Legal Report, July 2012

Trela White, Esq.
Palm Beach County League of Cities

  1.     City of Palm Bay vs. Wells Fargo Bank, N.A.,

Case Number SC11-830Superiority of Code Enforcement Liens.

 Question was certified to the Supreme Court as to whether under Article VIII, Section 2(b), FL. Const, Section 166.021, F.S. and Cp. 162, F.S. a municipality has the authority to enact an ordinance stating that its code enforcement liens, created pursuant to a code enforcement order and recorded in the public records are superior in dignity to prior recorded mortgages.  The Fifth (5th) District Court of Appeal ruled that although municipalities have broad home rule powers, they may not enact ordinances that conflict with state statutes.  Florida Statues provide that recorded instruments with a lower register number (i.e. recorded earlier) will have priority over one with a higher number (recorded later).  Thus, the 5th DCA found that the ordinance enacted by Palm Bay granting its code enforcement lien superiority over all liens except taxes was in violation of state law and was therefore invalid.  Oral argument was held before the Florida Supreme Court on April 11, 2012.  No order has been issued to date. 

2.     City of Orlando and Lasercraft, Inc. vs. Michael Udowychenko, etc.

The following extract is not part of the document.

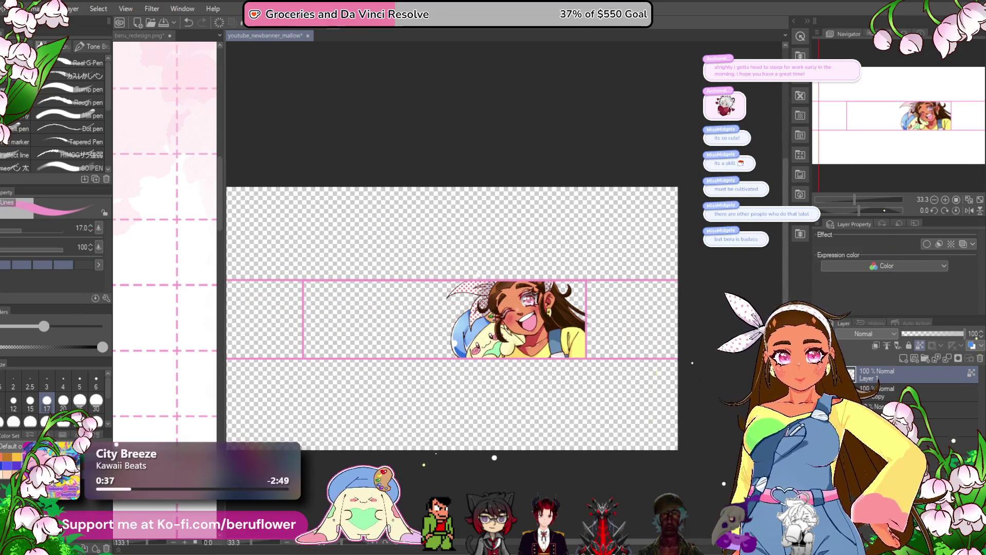
# Select the final Copy layer and close beru_redesign.png without saving.
pyautogui.click(899, 393)
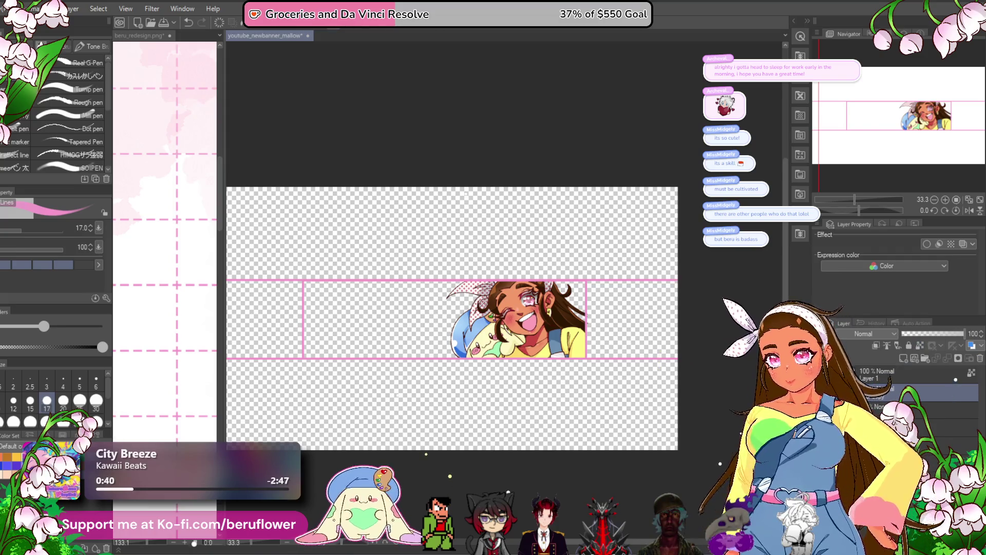
pyautogui.click(170, 36)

Case Number 5D11-720Red Light Cameras. 

The Fifth (5th) District Court of Appeals affirmed the trial court’s ruling against the City of Orlando stating that local enforcement of traffic signal violations by cameras is preempted by state law.  This decision conflicts with the Third (3rd) District Court of Appeals’ opinion in City of Aventura vs. Masone, Case Number 2011WL5964359 (Fla. App. 3 Dist.) which upheld Aventura’s red light camera ordinance.  Conflict between the City of Aventura and City of Orlando cases has been certified to the Supreme Court. 

*Note:  These cases only apply to those red light camera ordinances in effect prior to the enactment of the state law on this subject. 

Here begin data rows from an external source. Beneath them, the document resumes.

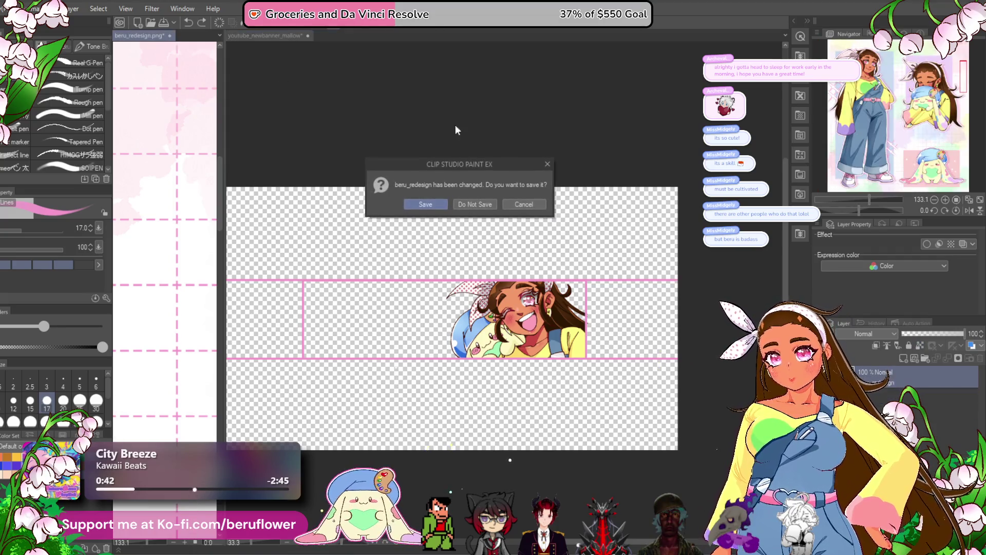
pyautogui.click(488, 205)
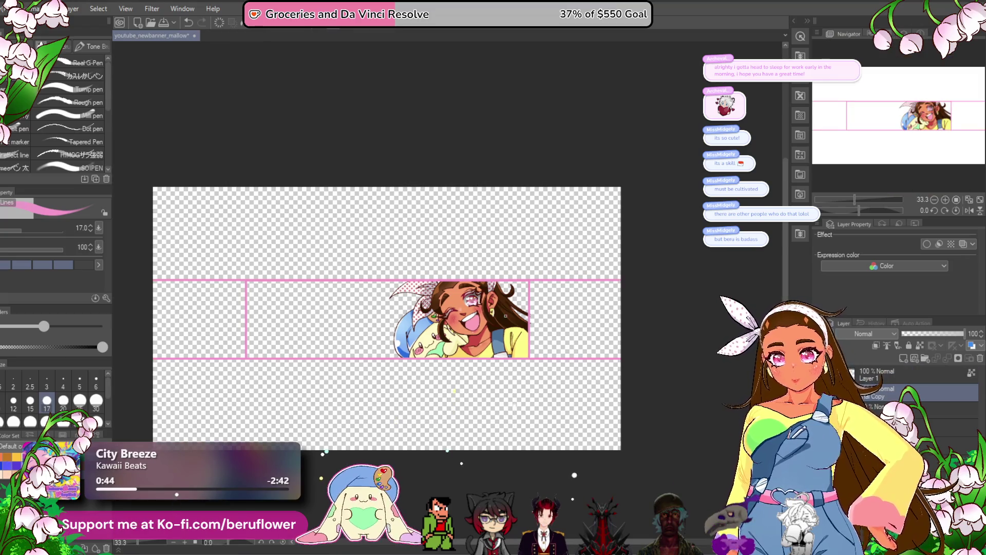
pyautogui.scroll(3, 461, 406)
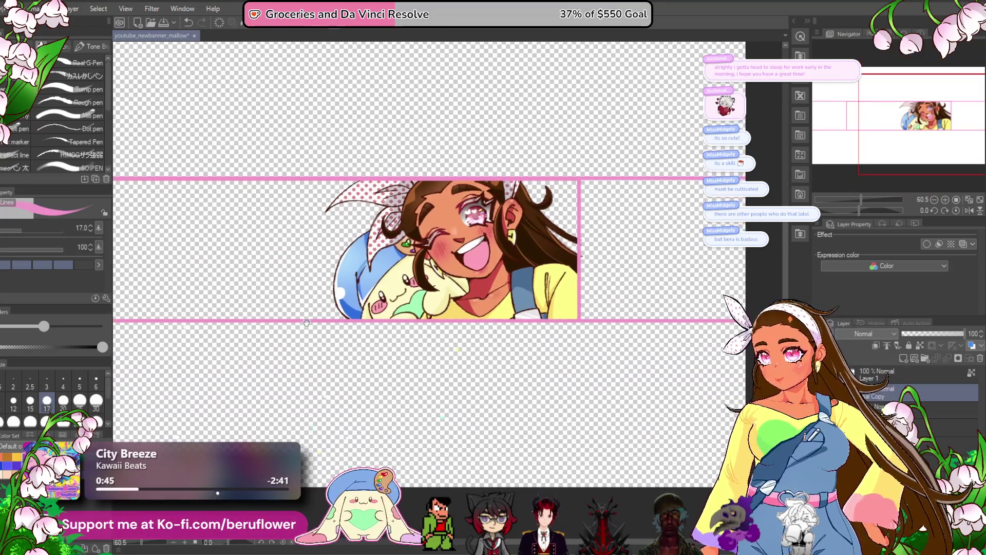
pyautogui.scroll(-3, 117, 302)
pyautogui.scroll(2, 117, 302)
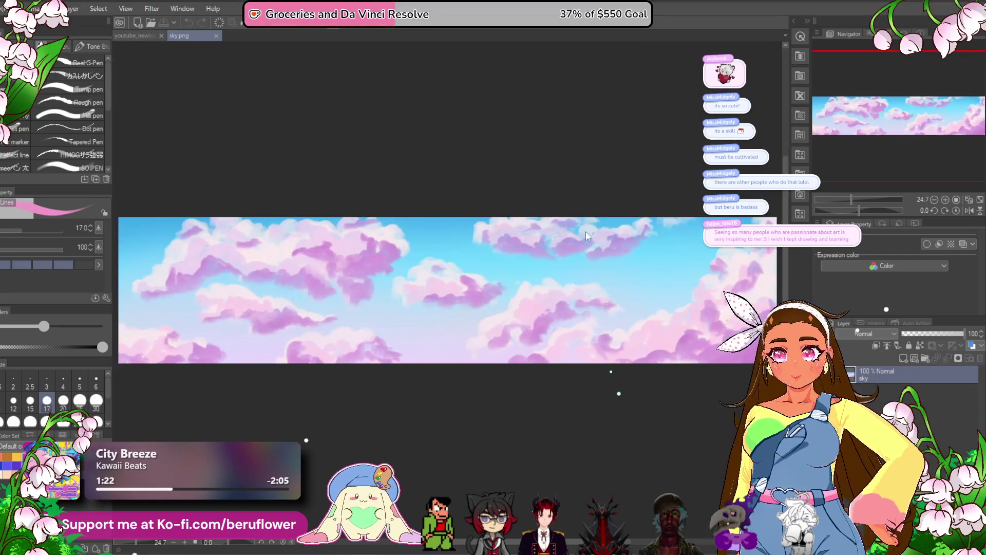
# Paste the sky image into the banner below the final Copy layer.
pyautogui.click(134, 35)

3.     Town of Gulf Stream et al vs. Palm Beach County, and Sharon R. Bock, as Clerk

      and Comptroller of Palm Beach County, Intervenor

Case Number 502011CA017953XXXXMB.  Inspector General Funding Lawsuit. 

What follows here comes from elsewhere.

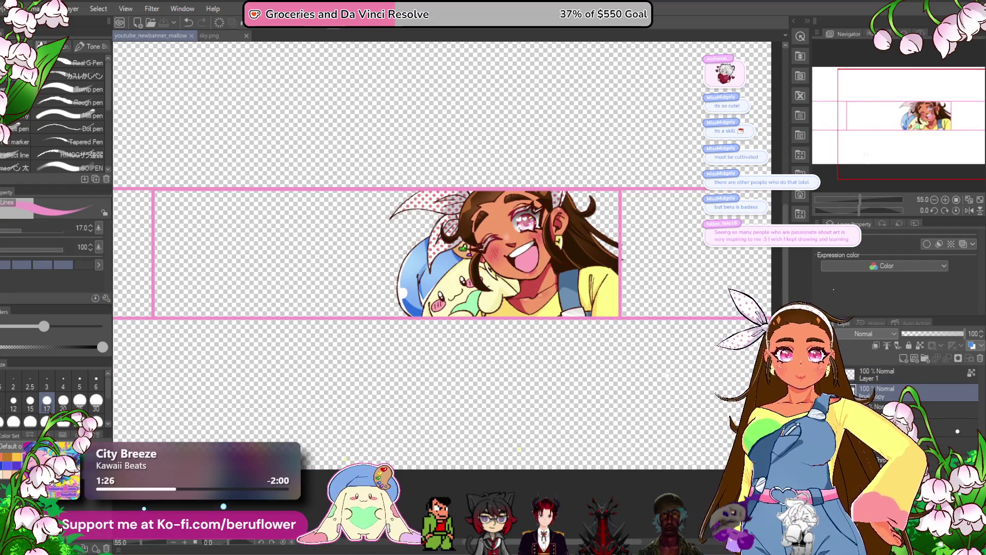
pyautogui.click(914, 409)
pyautogui.press('ctrl+v')
pyautogui.scroll(-3, 440, 272)
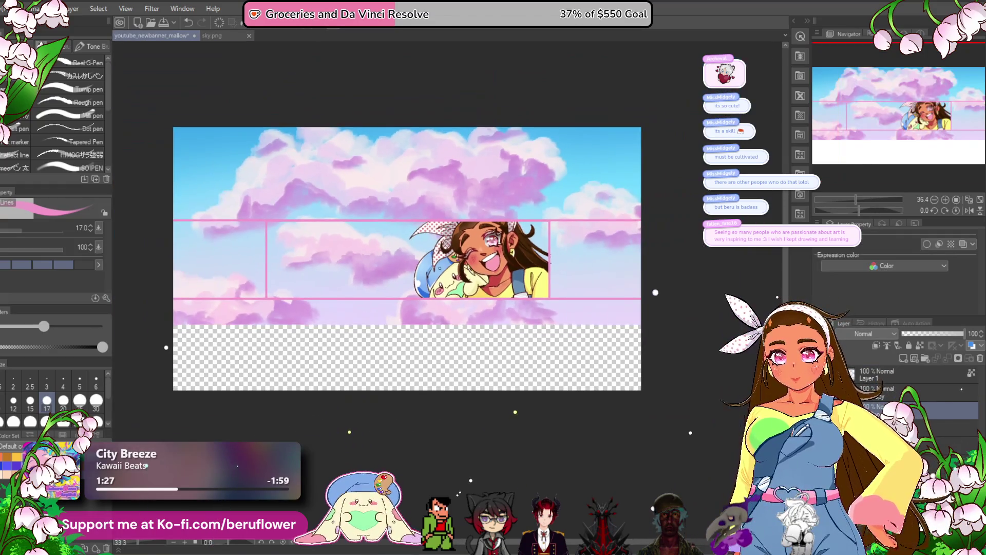
# Shrink the sky to the banner strip and shift it left, then delete it and close sky.png.
pyautogui.press('ctrl+t')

Complaint for declaratory relief was filed on November 14, 2011 by fifteen (15) municipalities challenging the method of funding the Inspector General program.  The Village of Wellington withdrew on April 12, 2012.  The Ch.164 dispute resolution process was followed by the parties and an amended ordinance was submitted to the County after a joint drafting effort was undertaken by representatives from both the County and the cities in an attempt to amicably settle the case.  The amendments proposed by means of the joint effort were unanimously rejected by the Board of County Commissioners of Palm Beach County.  A formal Mediation was held on May 18, 2012 with Mediator, Steven A. Mayans in accordance with the mandates set forth in Cp.164, F.S.  Such mediation resulted in impasse and the previous abatement was lifted to allow the matter to proceed to court.  On June 7, 2012 the Inspector General filed a Motion to Intervene.  This motion was opposed by the County, the cities and the Clerk of the Courts on several grounds.  A hearing on the matter was scheduled for Friday July 6, 2012 but was cancelled due to the Order of Disqualification entered by the assigned Judge, Sandra K. McSorley.  The Honorable Catherine Brunson has now been assigned to this case. 

4.     Palm Beach County Commission on Ethics:  Recent Advisory opinions.

    • a.      RQO 12-034:  The COE held that credit card rewards points received by a government official or employee for booking a hotel stay are not a special financial benefit to that official or employee so long as the rewards points program is offered to the general public.  For these same reasons, the rewards points are not reportable gifts.  The rewards points also are not reportable gifts if they are given in exchange for picking a particular hotel.  Under these circumstances, the rewards points are, in essence, consideration for choosing a particular hotel. 
    • b.     RQO 12-036:  The COE held that a spouse or other family member’s stay in a hotel room with a public employee for free does not constitute a prohibited special financial benefit to the spouse or family member not shared by similarly situated members of the general public so long as the hotel does not charge extra for the spouse or family member to be in the room.  For example, if the hotel charges extra for double occupancy versus single occupancy, then the spouse needs to pay for their share of the room.  The COE also held that a spouse’s sharing in a complimentary hotel stay is not a prohibited gift so long as there is no additional benefit to the spouse (i.e. no extra fees for double occupancy or no upgrades to accommodate additional person). 
    • c.      RQO 12-037:  The COE held that a gift received by a spouse is not an indirect gift to the public official or employee so long as there is no nexus or relationship between the gift being given and the public employment.  The COE has adopted the Florida Administrative Code’s criteria for determining whether a gift is an indirect gift to a public official or employee.  The COE has also added additional criteria, which are indicative of indirect gifts.